- Directed by: Lawrence Blume
- Written by: Judy Blume Lawrence Blume
- Produced by: Judy Blume; Lawrence Blume; George Cooper; Ruth Pomerance; Linda Moran; Rene Bastian;
- Starring: Willa Holland; Amy Jo Johnson; Cynthia Stevenson; Tatanka Means; Elise Eberle; Russell Means;
- Cinematography: Seamus Tierney
- Edited by: Jay Freund
- Music by: Nathan Larson;
- Release dates: April 4, 2012 (Sonoma International Film Festival); June 7, 2013 (United States);
- Running time: 92 minutes
- Country: United States
- Box office: $27,160

= Tiger Eyes (film) =

Tiger Eyes is a 2012 film directed by Lawrence Blume based on the 1981 young adult novel of the same name, written by Judy Blume, and stars Willa Holland, Amy Jo Johnson and Tatanka Means. It follows the story of Davey, a young girl attempting to cope with the sudden death of her father and the subsequent uprooting of her life.

The film marks the first major motion picture adaptation from the work of author Judy Blume, whose books have sold more than 82 million copies in 41 countries.

==Plot==

Forced by her grieving mother to move from her home in Atlantic City, New Jersey, to the strange "atom bomb" town of Los Alamos, New Mexico, Davey no longer knows who to be or how to fit in. Everything that once mattered, the friends, reputations, parties and expectations that fuel high school days, suddenly seems insignificant and Davey is certain no one has the first clue about the turmoil she is going through.

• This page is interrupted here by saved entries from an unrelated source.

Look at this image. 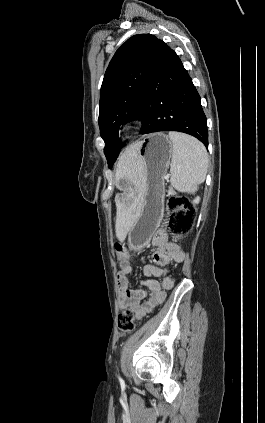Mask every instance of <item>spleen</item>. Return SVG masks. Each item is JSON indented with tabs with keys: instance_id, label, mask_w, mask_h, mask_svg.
<instances>
[{
	"instance_id": "spleen-1",
	"label": "spleen",
	"mask_w": 265,
	"mask_h": 423,
	"mask_svg": "<svg viewBox=\"0 0 265 423\" xmlns=\"http://www.w3.org/2000/svg\"><path fill=\"white\" fill-rule=\"evenodd\" d=\"M173 144L171 185L179 192L194 194L207 174L208 154L197 139L179 132H169Z\"/></svg>"
}]
</instances>
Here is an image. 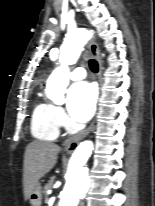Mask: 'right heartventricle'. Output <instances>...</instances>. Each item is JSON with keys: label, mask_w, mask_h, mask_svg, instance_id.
<instances>
[{"label": "right heart ventricle", "mask_w": 155, "mask_h": 206, "mask_svg": "<svg viewBox=\"0 0 155 206\" xmlns=\"http://www.w3.org/2000/svg\"><path fill=\"white\" fill-rule=\"evenodd\" d=\"M31 131L35 138L53 141L59 136V126L53 115V105L40 101L33 110Z\"/></svg>", "instance_id": "obj_1"}]
</instances>
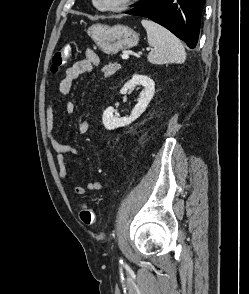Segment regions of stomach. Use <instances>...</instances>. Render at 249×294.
<instances>
[{
    "mask_svg": "<svg viewBox=\"0 0 249 294\" xmlns=\"http://www.w3.org/2000/svg\"><path fill=\"white\" fill-rule=\"evenodd\" d=\"M87 33L99 49L108 55L136 46L139 41L136 31L120 24L112 27L95 24L88 29Z\"/></svg>",
    "mask_w": 249,
    "mask_h": 294,
    "instance_id": "obj_1",
    "label": "stomach"
}]
</instances>
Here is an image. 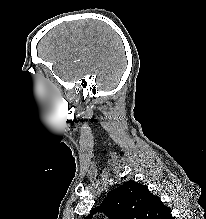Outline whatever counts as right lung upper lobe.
<instances>
[{"mask_svg": "<svg viewBox=\"0 0 206 219\" xmlns=\"http://www.w3.org/2000/svg\"><path fill=\"white\" fill-rule=\"evenodd\" d=\"M97 212L109 219H173L158 196L132 180L110 191L100 207L92 209L85 219H92Z\"/></svg>", "mask_w": 206, "mask_h": 219, "instance_id": "1", "label": "right lung upper lobe"}]
</instances>
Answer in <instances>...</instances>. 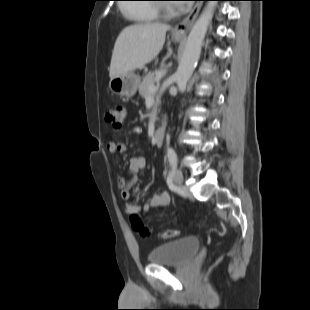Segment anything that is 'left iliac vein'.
<instances>
[{
    "mask_svg": "<svg viewBox=\"0 0 310 310\" xmlns=\"http://www.w3.org/2000/svg\"><path fill=\"white\" fill-rule=\"evenodd\" d=\"M174 181H175L176 185L179 186V187L183 183V174H182V171L179 168H176L174 170Z\"/></svg>",
    "mask_w": 310,
    "mask_h": 310,
    "instance_id": "4c4485c4",
    "label": "left iliac vein"
}]
</instances>
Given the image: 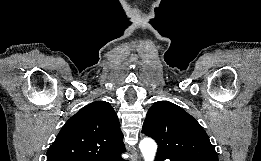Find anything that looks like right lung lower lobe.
<instances>
[{
    "instance_id": "right-lung-lower-lobe-1",
    "label": "right lung lower lobe",
    "mask_w": 261,
    "mask_h": 161,
    "mask_svg": "<svg viewBox=\"0 0 261 161\" xmlns=\"http://www.w3.org/2000/svg\"><path fill=\"white\" fill-rule=\"evenodd\" d=\"M123 152H125V151L108 154V155L102 156L100 158H97L95 160H87V161H125L121 158V154Z\"/></svg>"
}]
</instances>
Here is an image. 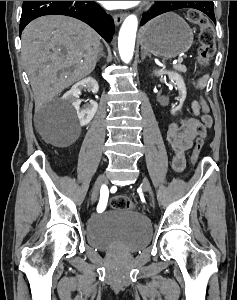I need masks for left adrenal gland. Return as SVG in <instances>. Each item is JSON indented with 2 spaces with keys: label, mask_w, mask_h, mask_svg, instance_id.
Listing matches in <instances>:
<instances>
[{
  "label": "left adrenal gland",
  "mask_w": 237,
  "mask_h": 300,
  "mask_svg": "<svg viewBox=\"0 0 237 300\" xmlns=\"http://www.w3.org/2000/svg\"><path fill=\"white\" fill-rule=\"evenodd\" d=\"M146 55H148L147 51L141 49V61H144V59H146ZM148 57H150V55H148Z\"/></svg>",
  "instance_id": "1"
}]
</instances>
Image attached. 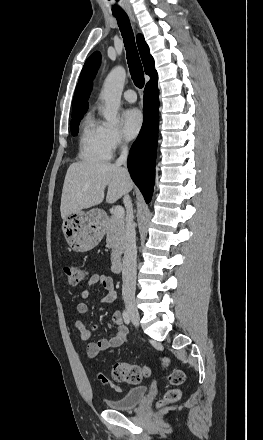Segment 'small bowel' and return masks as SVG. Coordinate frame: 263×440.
Wrapping results in <instances>:
<instances>
[{
    "label": "small bowel",
    "mask_w": 263,
    "mask_h": 440,
    "mask_svg": "<svg viewBox=\"0 0 263 440\" xmlns=\"http://www.w3.org/2000/svg\"><path fill=\"white\" fill-rule=\"evenodd\" d=\"M95 285H100L103 293L100 297L102 303H112L116 300L117 294L114 288L113 278L107 274H92L87 281V287L81 292V301L76 304V311L78 314H86L89 310L88 304L84 301L89 297L92 288ZM123 314L120 311H114L111 316V326H116V331L112 338H100L96 341H90L94 332L98 330L97 326L87 327L83 321L76 322V328L82 341H89L86 346L87 356L90 358L96 357L100 352L110 348L121 346L127 337V328L123 324Z\"/></svg>",
    "instance_id": "1"
}]
</instances>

But when she meets Wolf, a Native American climber exploring the surrounding canyons, she feels he is able to see right into her most wild and secret emotions. Their intense relationship brings Davey back from the edge as she finds the courage to embark on the first great adventure of her life.

==Cast==
- Willa Holland as Davey Wexler
- Amy Jo Johnson as Gwen Wexler
- Tatanka Means as Wolf
- Elise Eberle as Jane Albertson
- Cynthia Stevenson as Aunt Bitsy
- Forest Fyre as Walter
- Teo Olivares as Reuben
- Russell Means as Mr. Ortiz

==Reception==
 Metacritic, which uses a weighted average, assigned the film a score of 56 out of 100, based on 12 critics, indicating "mixed or average" reviews.